Improved Regret of Linear Ensemble Sampling
This work advances the theoretical foundation of ensemble sampling in bandit algorithms, making it competitive with other randomized methods.
The paper tackles the theoretical gap in linear ensemble sampling by proving it can achieve a frequentist regret bound of Õ(d^{3/2}√T) with ensemble size logarithmic in T, matching state-of-the-art randomized linear bandit algorithms. It also shows this framework applies to Linear Perturbed-History Exploration (LinPHE), deriving the same bound independent of the number of arms.

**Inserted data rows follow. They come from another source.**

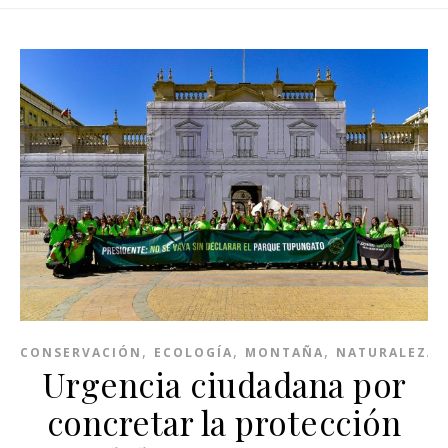
,
,
,
CONSERVACIÓN
ECOLOGÍA
MONTAÑA
NATURALEZA
Urgencia ciudadana por
concretar la protección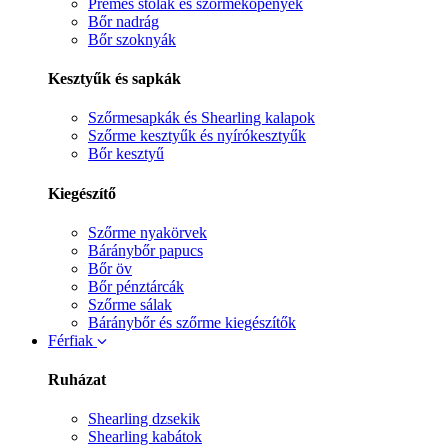
Prémes stólák és szőrmeköpenyek
Bőr nadrág
Bőr szoknyák
Kesztyűk és sapkák
Szőrmesapkák és Shearling kalapok
Szőrme kesztyűk és nyírókesztyűk
Bőr kesztyű
Kiegészítő
Szőrme nyakörvek
Báránybőr papucs
Bőr öv
Bőr pénztárcák
Szőrme sálak
Báránybőr és szőrme kiegészítők
Férfiak
Ruházat
Shearling dzsekik
Shearling kabátok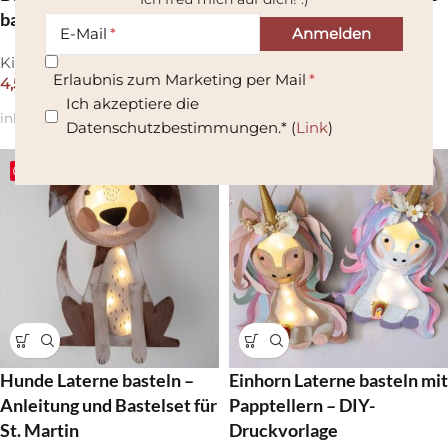
basteln
basteln
E-Mail
Kids
,
Laternen
Kids
,
Laternen
Erlaubnis zum Marketing per Mail
4,50
€
4,50
€
Ich akzeptiere die
inkl. 19 % MwSt.
inkl. 19 % MwSt.
Datenschutzbestimmungen.* (
Link
)
Save
Save
Hunde Laterne basteln –
Einhorn Laterne basteln mit
Anleitung und Bastelset für
Papptellern – DIY-
St. Martin
Druckvorlage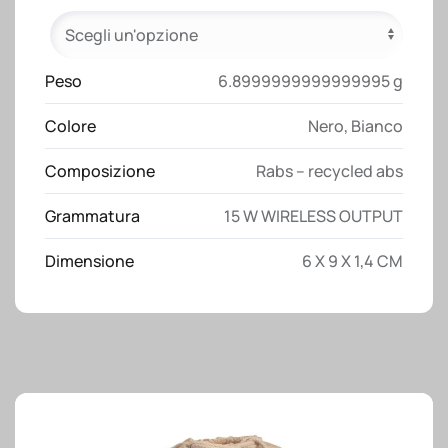
R-
ABS
5000
mAh,
Peso
6.8999999999999995 g
output
Colore
Nero
,
Bianco
wireless
15W
Composizione
Rabs – recycled abs
con
sticker
Grammatura
15 W WIRELESS OUTPUT
magnetico
quantità
Dimensione
6 X 9 X 1,4 CM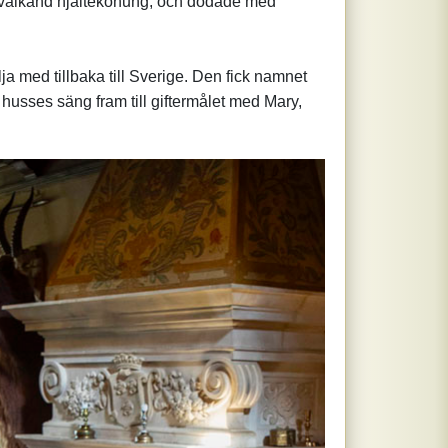
 en välkänd hjältekonung, och dödade med
 med tillbaka till Sverige. Den fick namnet
husses säng fram till giftermålet med Mary,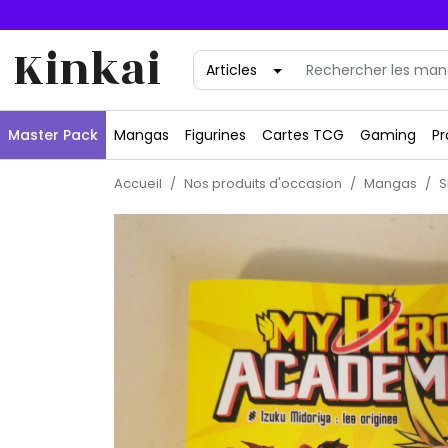
Kinkai
Master Pack
Mangas
Figurines
Cartes TCG
Gaming
Pr
Accueil
Nos produits d'occasion
Mangas
S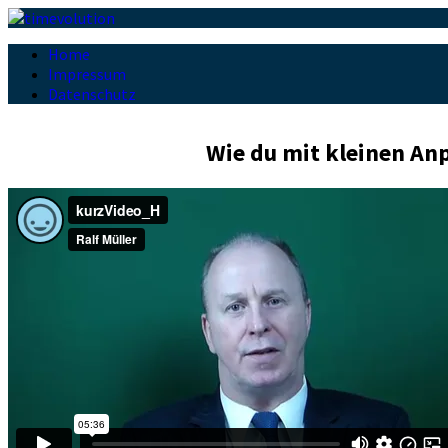
Home
Impressum
Datenschutz
Wie du mit kleinen An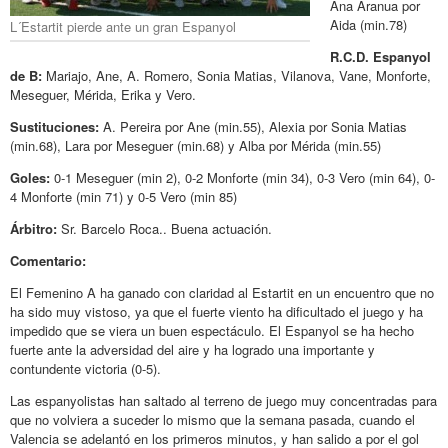
Ana Aranua por
Aida (min.78)
L´Estartit pierde ante un gran Espanyol
R.C.D. Espanyol
de B:
Mariajo, Ane, A. Romero, Sonia Matias, Vilanova, Vane, Monforte,
Meseguer, Mérida, Erika y Vero.
Sustituciones:
A. Pereira por Ane (min.55), Alexia por Sonia Matias
(min.68), Lara por Meseguer (min.68) y Alba por Mérida (min.55)
Goles:
0-1 Meseguer (min 2), 0-2 Monforte (min 34), 0-3 Vero (min 64), 0-
4 Monforte (min 71) y 0-5 Vero (min 85)
Árbitro:
Sr. Barcelo Roca.. Buena actuación.
Comentario:
El Femenino A ha ganado con claridad al Estartit en un encuentro que no
ha sido muy vistoso, ya que el fuerte viento ha dificultado el juego y ha
impedido que se viera un buen espectáculo. El Espanyol se ha hecho
fuerte ante la adversidad del aire y ha logrado una importante y
contundente victoria (0-5).
Las espanyolistas han saltado al terreno de juego muy concentradas para
que no volviera a suceder lo mismo que la semana pasada, cuando el
Valencia se adelantó en los primeros minutos, y han salido a por el gol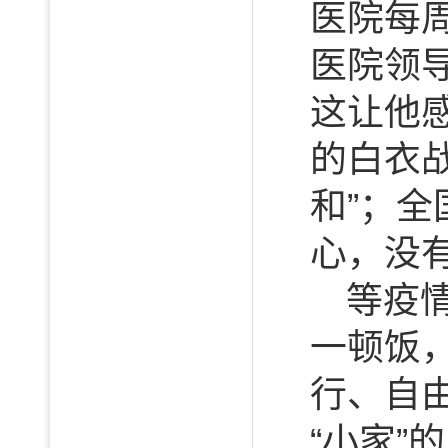
医院每
医院领
这让他
的白衣
和”；全
心，没
等疫
一顿饭
行、自
“小家”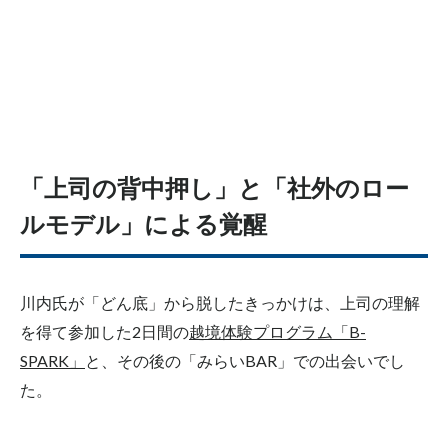
「上司の背中押し」と「社外のロー
ルモデル」による覚醒
川内氏が「どん底」から脱したきっかけは、上司の理解
を得て参加した2日間の
越境体験プログラム「B-
SPARK」
と、その後の「みらいBAR」での出会いでし
た。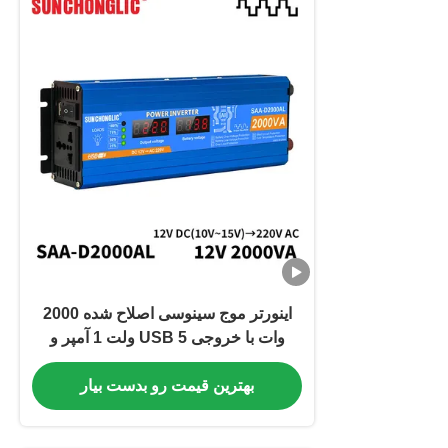
اینورتر موج سینوسی اصلاح شده 2000
وات با خروجی USB 5 ولت 1 آمپر و
نمایشگر LED برای تبدیل برق DC به AC
بهترین قیمت رو بدست بیار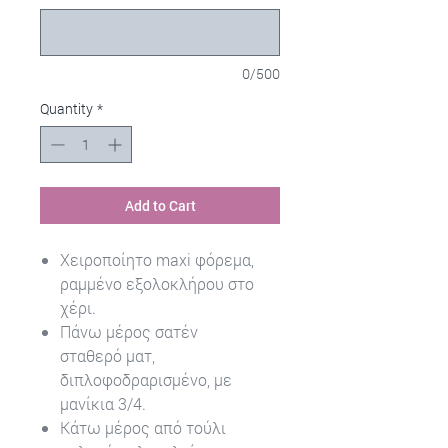
0/500
Quantity
*
Add to Cart
Χειροποίητο maxi φόρεμα,
ραμμένο εξολοκλήρου στο
χέρι.
Πάνω μέρος σατέν
σταθερό ματ,
διπλοφοδραρισμένο, με
μανίκια 3/4.
Κάτω μέρος από τούλι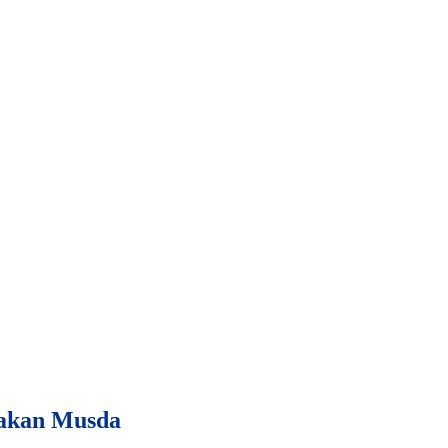
nakan Musda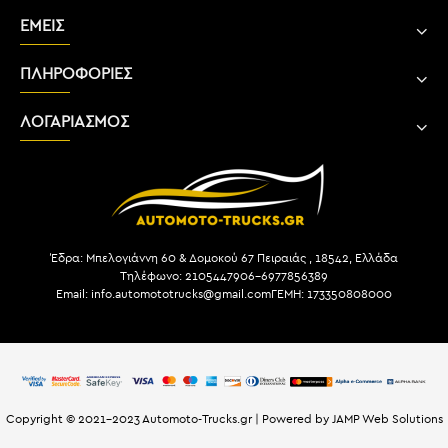
ΕΜΕΙΣ
ΠΛΗΡΟΦΟΡΙΕΣ
ΛΟΓΑΡΙΑΣΜΟΣ
Έδρα: Μπελογιάννη 60 & Δομοκού 67 Πειραιάς , 18542, Ελλάδα
Τηλέφωνο: 2105447906-6977856389
Email: info.automototrucks@gmail.com
ΓΕΜΗ: 173350808000
Copyright © 2021-2023 Automoto-Trucks.gr | Powered by JAMP Web Solutions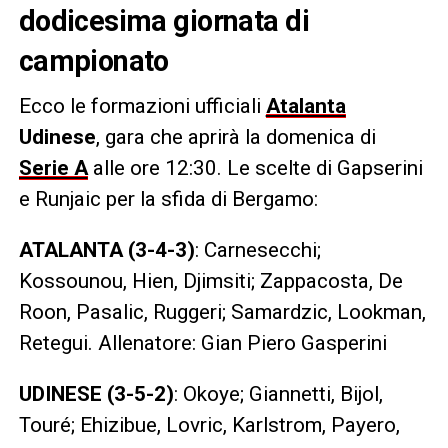
dodicesima giornata di
campionato
Ecco le formazioni ufficiali
Atalanta
Udinese
, gara che aprirà la domenica di
Serie A
alle ore 12:30. Le scelte di Gapserini
e Runjaic per la sfida di Bergamo:
ATALANTA (3-4-3)
: Carnesecchi;
Kossounou, Hien, Djimsiti; Zappacosta, De
Roon, Pasalic, Ruggeri; Samardzic, Lookman,
Retegui. Allenatore: Gian Piero Gasperini
UDINESE (3-5-2)
: Okoye; Giannetti, Bijol,
Touré; Ehizibue, Lovric, Karlstrom, Payero,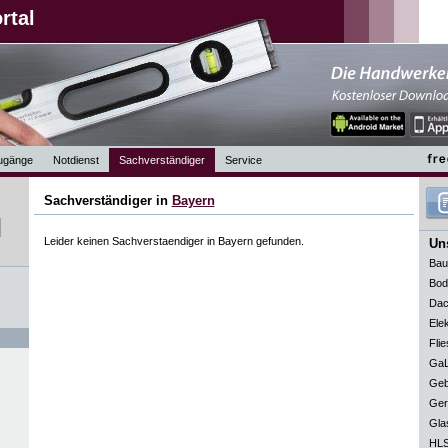
rtal
ugänge
Notdienst
Sachverständiger
Service
Sachverständiger in
Bayern
Leider keinen Sachverstaendiger in Bayern gefunden.
Uns
Bau
Bod
Dac
Elek
Flie
GaL
Geb
Ger
Gla
HLS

In this work, we close the fundamental gap of theory and practice by providing an improved regret bound for linear ensemble sampling. We prove that with an ensemble size logarithmic in $T$, linear ensemble sampling can achieve a frequentist regret bound of $\tilde{O}(d^{3/2}\sqrt{T})$, matching state-of-the-art results for randomized linear bandit algorithms, where $d$ and $T$ are the dimension of the parameter and the time horizon respectively. Our approach introduces a general regret analysis framework for linear bandit algorithms. Additionally, we reveal a significant relationship between linear ensemble sampling and Linear Perturbed-History Exploration (LinPHE), showing that LinPHE is a special case of linear ensemble sampling when the ensemble size equals $T$. This insight allows our analysis framework to derive a regret bound of $\tilde{O}(d^{3/2}\sqrt{T})$ for LinPHE, independent of the number of arms. Our techniques advance the theoretical foundation of ensemble sampling, bringing its regret bounds in line with the best known bounds for other randomized exploration algorithms.